Days before the scheduled release of its next major regulatory hurdle with the Federal Aviation Administration, Camden County, in southeast Georgia, decided to amend its spaceport license application, triggering an indefinite delay in its licensing process, according to the FAA.
A final environmental impact statement, originally scheduled for release Monday, would have been a crucial step in the county’s long journey toward a licensed spaceport.
The environmental impact statement is designed to thoroughly vet a project that could have major effects on the environment, and a launch site operator license from the FAA hinges on that environmental report.
Camden formally began the application process with the FAA more than four years ago and has spent about $7 million on the project so far.
FAA environmental specialist Stacey Zee, who has managed the project’s environmental impact statement, said the assessment process is now “on hold until further notice based on the receipt of additional application materials from the applicant.”
In a statement Monday evening, an agency spokesperson said the amendment “removes the request for a medium-to-large rocket with return to a small rocket with no return.”
Camden County’s original proposal was for small to medium-large lift-class, orbital and suborbital vertical launch vehicles, with an option for up to 12 return landings at the site or on a barge out at sea. This amendment removes that landing option.
The county’s plan has been heralded by officials as an innovative economic development boon.
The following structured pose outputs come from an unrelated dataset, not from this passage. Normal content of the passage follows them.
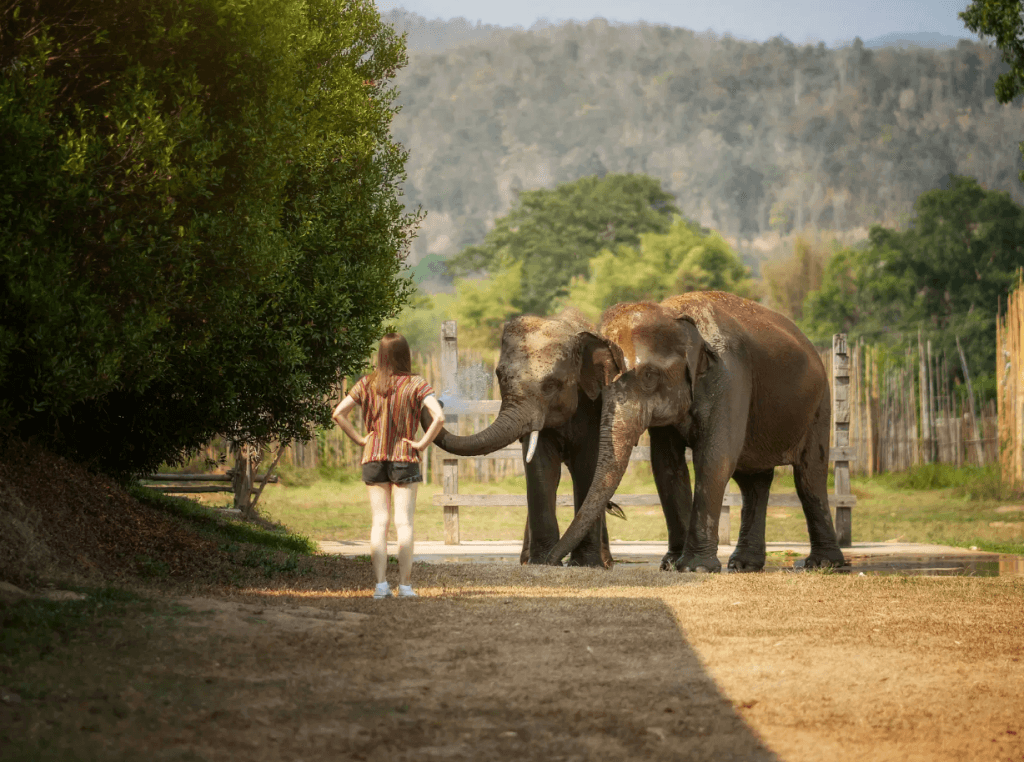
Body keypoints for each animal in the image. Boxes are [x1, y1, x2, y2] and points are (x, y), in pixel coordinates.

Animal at [425, 309, 628, 567]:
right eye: (500, 376)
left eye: (551, 385)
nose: (441, 400)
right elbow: (540, 469)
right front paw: (541, 562)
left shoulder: (594, 405)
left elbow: (586, 467)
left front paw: (585, 564)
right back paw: (526, 560)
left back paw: (605, 562)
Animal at [544, 291, 847, 573]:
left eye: (649, 376)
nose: (552, 561)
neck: (673, 313)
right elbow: (666, 466)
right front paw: (670, 564)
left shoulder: (730, 376)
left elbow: (714, 458)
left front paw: (695, 567)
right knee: (753, 482)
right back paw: (744, 565)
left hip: (820, 406)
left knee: (808, 478)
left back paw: (824, 564)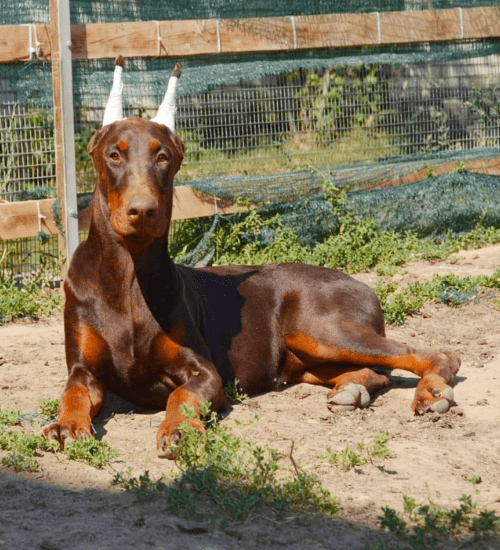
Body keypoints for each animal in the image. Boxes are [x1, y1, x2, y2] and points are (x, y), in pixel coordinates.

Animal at [44, 60, 460, 460]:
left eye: (163, 156)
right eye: (114, 154)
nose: (143, 211)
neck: (129, 276)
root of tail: (359, 282)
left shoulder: (204, 371)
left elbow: (182, 394)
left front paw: (179, 429)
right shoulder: (84, 368)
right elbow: (72, 391)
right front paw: (66, 425)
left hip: (323, 330)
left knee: (431, 355)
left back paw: (432, 393)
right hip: (306, 357)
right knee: (376, 372)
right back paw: (352, 390)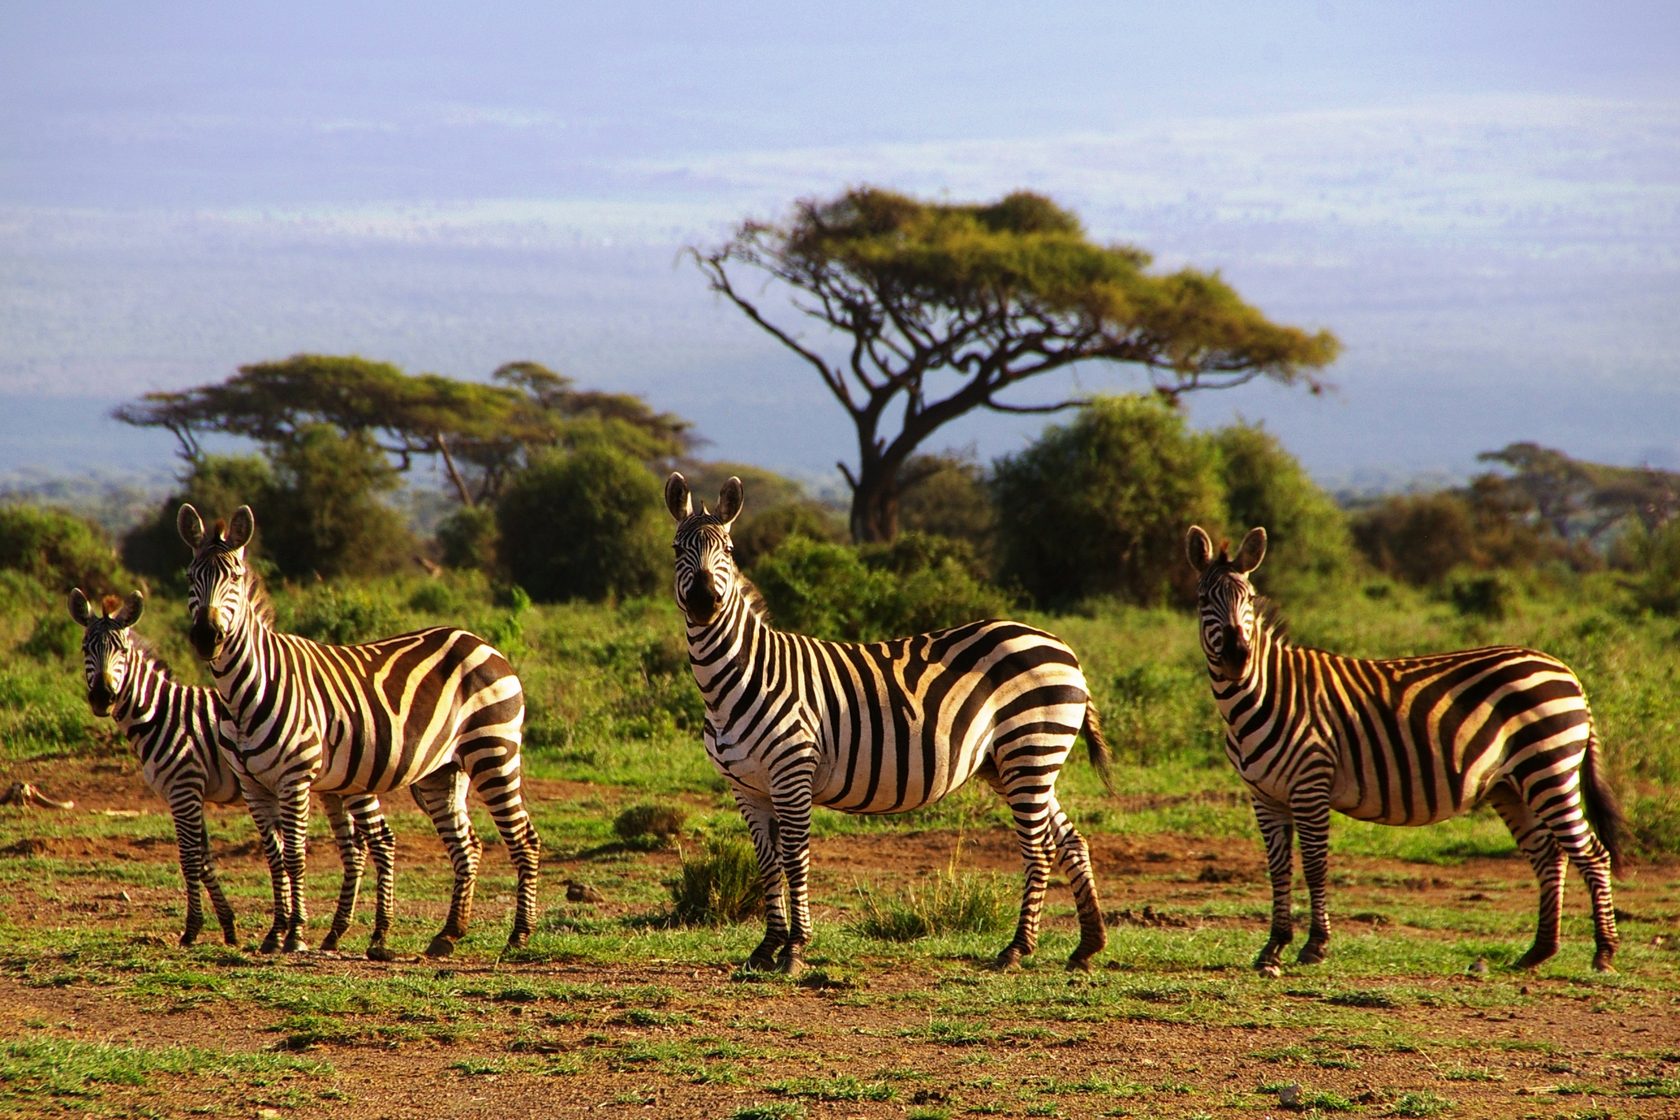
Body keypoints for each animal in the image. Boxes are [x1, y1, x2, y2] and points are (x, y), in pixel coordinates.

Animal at [73, 587, 401, 953]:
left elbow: (190, 859)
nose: (102, 697)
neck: (159, 714)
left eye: (122, 651)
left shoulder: (184, 786)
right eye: (86, 649)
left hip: (357, 783)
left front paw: (192, 929)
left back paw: (376, 935)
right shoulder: (186, 793)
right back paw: (336, 932)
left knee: (380, 840)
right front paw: (228, 927)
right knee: (355, 849)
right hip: (335, 786)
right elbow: (203, 859)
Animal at [174, 503, 537, 960]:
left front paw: (295, 933)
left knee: (524, 837)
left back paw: (518, 936)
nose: (207, 637)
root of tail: (482, 642)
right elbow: (274, 858)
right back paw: (448, 935)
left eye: (235, 577)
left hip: (493, 751)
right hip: (442, 771)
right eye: (190, 576)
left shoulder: (295, 777)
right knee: (466, 844)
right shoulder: (253, 785)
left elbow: (295, 856)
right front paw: (275, 933)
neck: (244, 692)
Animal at [661, 473, 1108, 973]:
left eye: (729, 550)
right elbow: (767, 862)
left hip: (1031, 749)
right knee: (1069, 840)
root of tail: (1062, 646)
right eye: (677, 548)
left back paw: (1017, 948)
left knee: (1038, 847)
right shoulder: (747, 788)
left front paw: (794, 949)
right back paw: (1086, 946)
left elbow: (795, 858)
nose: (704, 602)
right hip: (1013, 763)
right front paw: (766, 947)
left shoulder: (792, 774)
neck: (735, 682)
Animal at [1189, 527, 1619, 973]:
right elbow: (1278, 869)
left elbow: (1314, 864)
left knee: (1593, 853)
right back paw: (1538, 952)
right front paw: (1272, 948)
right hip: (1512, 786)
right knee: (1549, 854)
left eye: (1250, 599)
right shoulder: (1264, 796)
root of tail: (1567, 672)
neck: (1262, 695)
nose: (1237, 657)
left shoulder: (1311, 784)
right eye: (1203, 600)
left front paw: (1314, 945)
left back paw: (1603, 952)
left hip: (1549, 769)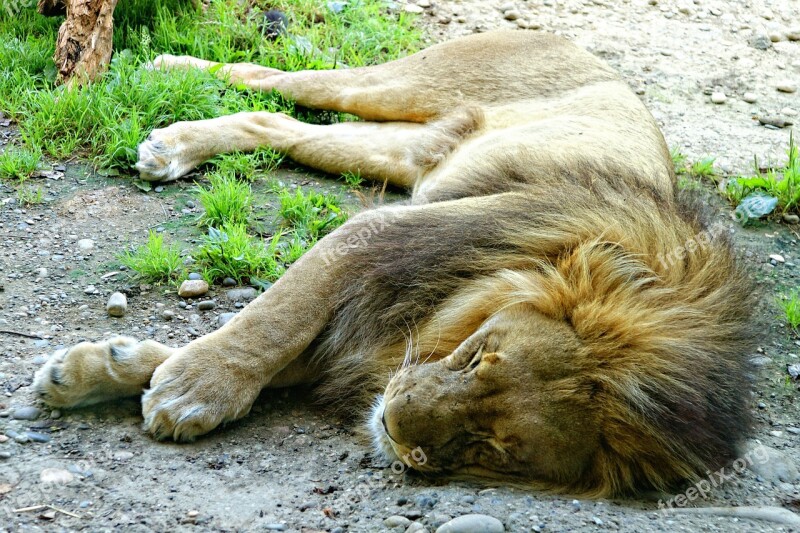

But it has been criticized by some residents as financially risky and dangerous for the landowners on Little Cumberland and Cumberland Islands, which lie beneath the proposed rocket trajectories.
“Despite years of study and millions of dollars, the Camden County Board of Commissioners has gone back to the drawing board in an attempt to make this project work, all while continuing to keep local communities, state and federal agencies, and elected officials in the dark about the significant concerns to public safety and the environment,” said Brian Gist, senior attorney for the Southern Environmental Law Center.
The Southern Environmental Law Center has sued the county and the FAA for Georgia Open Records Act and Freedom of Information Act violations regarding the Spaceport Camden project.
“The commissioners should stop wasting taxpayer money and recognize the obvious: this is the wrong location for such a risky, unprecedented project,” Gist said.
Megan Derosiers, executive director of One Hundred Miles, a coastal Georgia conservation group that has protested the project, pointed out the original Dec. 16 target date for the final environmental impact statement has been public “for months.”
“This feels like a last-ditch effort by Camden County to keep the spaceport alive into 2020 when they know that the FAA is about to deny their permit,” Derosiers said.
Camden County itself highlighted the Dec. 16 deadline in a news release earlier this fall.
Another component of criticism of the project has been its proximity to the Cumberland Island National Seashore, which lies beneath some of the originally proposed rocket trajectories.
The prospect of limiting the rockets’ size does not assuage the worries of Emily Jones, the southeast campaign director for the National Parks Conservation Association, an independent advocacy group.
“This latest move from Camden County Board of Commissioners does not alleviate park advocates’ concerns about the threat flaming debris and other hazards from spaceport operations pose to public safety, air quality, wildlife and cultural resources at Cumberland Island National Seashore,” she said. “Our national parks are for all of us, not rocket ships.”